For some of our flavourings, it's best to let them mature for at least 1 to 2 weeks (even longer is better) to get the best out of the flavouring, especially for the spirit flavours, especially whiskies and dark rums. This gives the spirit and flavouring the opportunity to mellow and develop a more well-rounded and smooth flavour profile. Liqueur and cream liqueur flavourings can be consumed immediately (or after storing for a few hours) as the sugary base carries the flavour well.
Check before you get started whether you need a ‘base’ (mixture of sugar and modified starch that will add sweetness and mouthfeel to the liqueur) for your chosen flavouring. If a base is required, the bottle will state this.
Depending on the flavouring type, some could benefit from ageing on oak. Rums and whiskies for example can benefit from this. While we strive to lock in the best flavour profiles in our offerings, some people may want more oak of a particular kind, or just want to experiment. You can choose to age your neutral on the oak before, or after the flavouring has been added. Here you can also experiment with different amounts of oak at different times.

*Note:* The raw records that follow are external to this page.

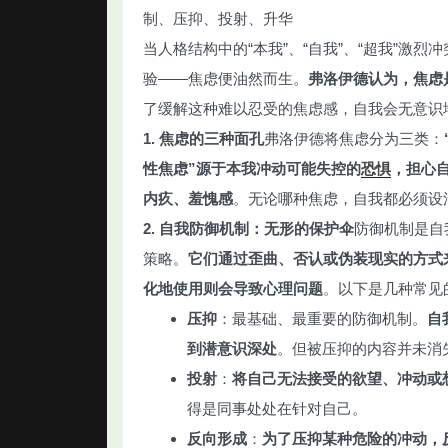
制、压抑、投射、升华
当人格结构中的“本我”、“自我”、“超我”
验——焦虑便油然而生。
弗洛伊德认为，焦虑
了缓解这种难以忍受的焦虑感，自我会无意识地
1. 焦虑的三种面孔
弗洛伊德将焦虑分为三类：
性焦虑”源于本我冲动可能失控的
恐惧
，担心
内疚、羞愧感
。无论哪种焦虑，自我都必须设
2. 自我防御机制：无形的保护伞
防御机制是自
策略。
它们通过歪曲、否认或伪装现实的方式
化地使用则会导致心理问题
。以下是几种常见
压抑
：最基础、最重要的防御机制。
自
到潜意识深处
。但被压抑的内容并未消
投射
：
将自己无法接受的欲望、冲动或
得是同事处处在针对自己。
反向形成
：
为了压抑某种危险的冲动，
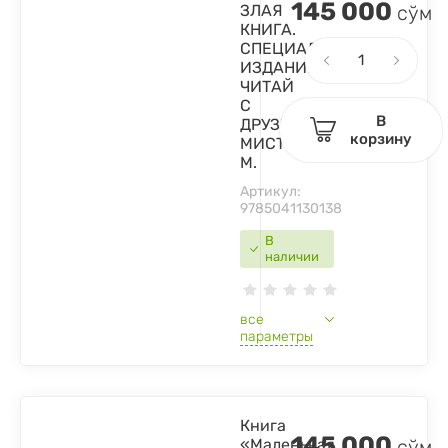
145 000
ЗЛАЯ
сўм
КНИГА.
СПЕЦИАЛЬНОЕ
ИЗДАНИЕ.
ЧИТАЙ
С
В
ДРУЗЬЯМИ!.
корзину
МИСТ
М.
Артикул:
9785041130138
В
наличии
все
параметры
Книга
145 000
«Маленькая
сўм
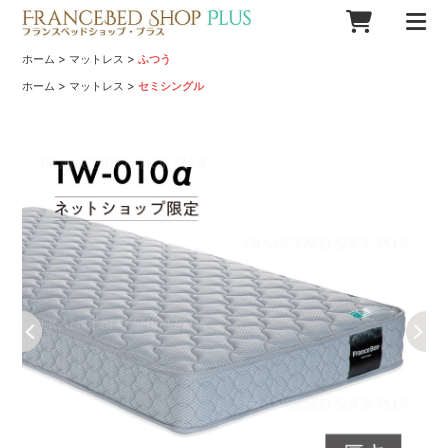
>
>
ホーム
マットレス
ふつう
>
>
ホーム
マットレス
セミシングル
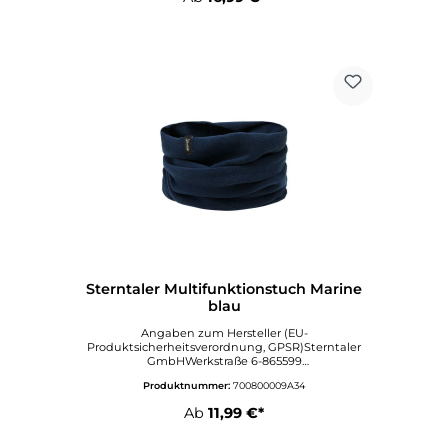
Sterntaler Multifunktionstuch Marine
blau
Angaben zum Hersteller (EU-
Produktsicherheitsverordnung, GPSR)Sterntaler
GmbHWerkstraße 6-865599
DornburgDeutschlandinfo@sterntaler.comwww.ste
Produktnummer:
700800009A34
rntaler.com
Ab
11,99 €*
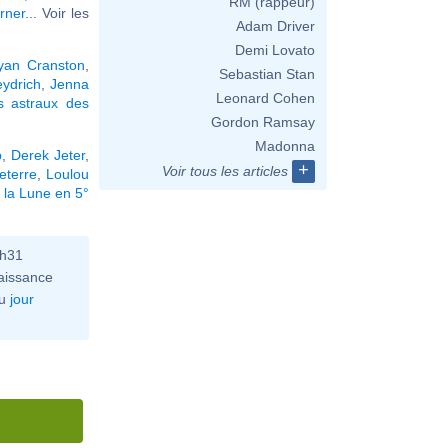
RM (rappeur)
rner
... Voir les
Adam Driver
Demi Lovato
yan Cranston
,
Sebastian Stan
ydrich
,
Jenna
Leonard Cohen
s astraux des
Gordon Ramsay
Madonna
p
,
Derek Jeter
,
+
Voir tous les articles
eterre
,
Loulou
 la Lune en 5°
6h31
aissance
u
jour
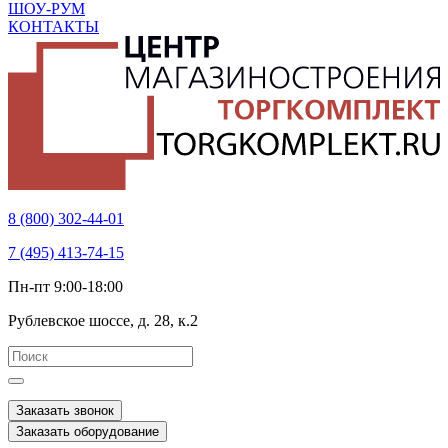
ШОУ-РУМ
КОНТАКТЫ
8 (800) 302-44-01
7 (495) 413-74-15
Пн-пт 9:00-18:00
Рублевское шоссе, д. 28, к.2
Заказать звонок
Заказать оборудование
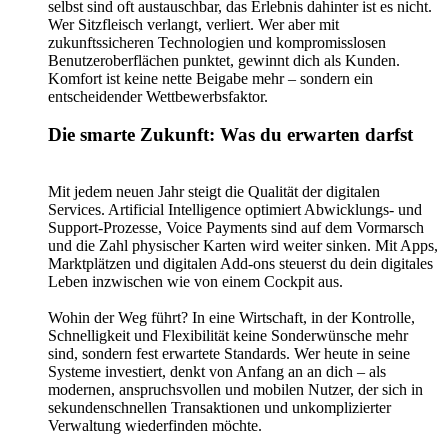
selbst sind oft austauschbar, das Erlebnis dahinter ist es nicht.
Wer Sitzfleisch verlangt, verliert. Wer aber mit
zukunftssicheren Technologien und kompromisslosen
Benutzeroberflächen punktet, gewinnt dich als Kunden.
Komfort ist keine nette Beigabe mehr – sondern ein
entscheidender Wettbewerbsfaktor.
Die smarte Zukunft: Was du erwarten darfst
Mit jedem neuen Jahr steigt die Qualität der digitalen
Services. Artificial Intelligence optimiert Abwicklungs- und
Support-Prozesse, Voice Payments sind auf dem Vormarsch
und die Zahl physischer Karten wird weiter sinken. Mit Apps,
Marktplätzen und digitalen Add-ons steuerst du dein digitales
Leben inzwischen wie von einem Cockpit aus.
Wohin der Weg führt? In eine Wirtschaft, in der Kontrolle,
Schnelligkeit und Flexibilität keine Sonderwünsche mehr
sind, sondern fest erwartete Standards. Wer heute in seine
Systeme investiert, denkt von Anfang an an dich – als
modernen, anspruchsvollen und mobilen Nutzer, der sich in
sekundenschnellen Transaktionen und unkomplizierter
Verwaltung wiederfinden möchte.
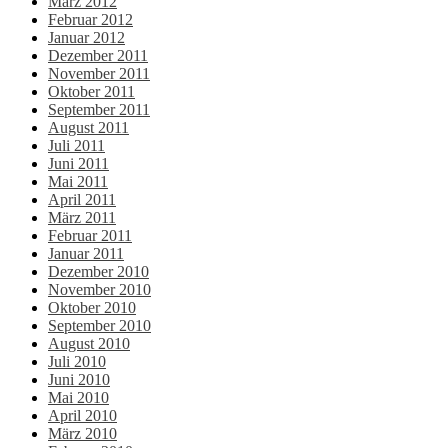
März 2012
Februar 2012
Januar 2012
Dezember 2011
November 2011
Oktober 2011
September 2011
August 2011
Juli 2011
Juni 2011
Mai 2011
April 2011
März 2011
Februar 2011
Januar 2011
Dezember 2010
November 2010
Oktober 2010
September 2010
August 2010
Juli 2010
Juni 2010
Mai 2010
April 2010
März 2010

Follow the instructions on the bottle or sachet for mixing.
Ageing your spirit with oak
Dark spirits such as whiskey, dark rum, and brandy, are typically oaked at approximately 63% ABV, however, you may oak at a lower ABV if preferred. Many home-distillers age their spirit on oak at a rate of 10g of oak per litre of spirit. Again, you may increase or decrease the amount of oak used depending on your preference, but it is important to remember that you will usually achieve better results using smaller amounts for a longer period. The time left on oak will vary depending on the amount of oak used, especially if using a barrel.
If you age your spirit in a glass container you will almost instantly see the colour start to come through, though it takes time for all the chemical changes to occur between the alcohol and the oak.
Try leaving the alcohol to age for at least three months (tough, we know!) and then take some out, dilute to drinking ABV and taste it. You may find it’s acceptable to drink, however, try to age it for longer as you will see amazing changes happen at 6 months, 12 months, and even longer. You can even try ageing multiple batches and then try blending portions together to create something entirely new. Check out our article on how to blend cuts to learn more about this.
See our range of oak spirals and chips here.
When it comes to ageing both neutral and dark spirits, it's important to try different times and methods to find something that works for you. Through experimentation, we often find great ways to do things so our advice to you is to keep experimenting and also keep track of your different methods through ardent note taking - the last thing you want is to make the best batch you've ever made but forget what you did to get it there!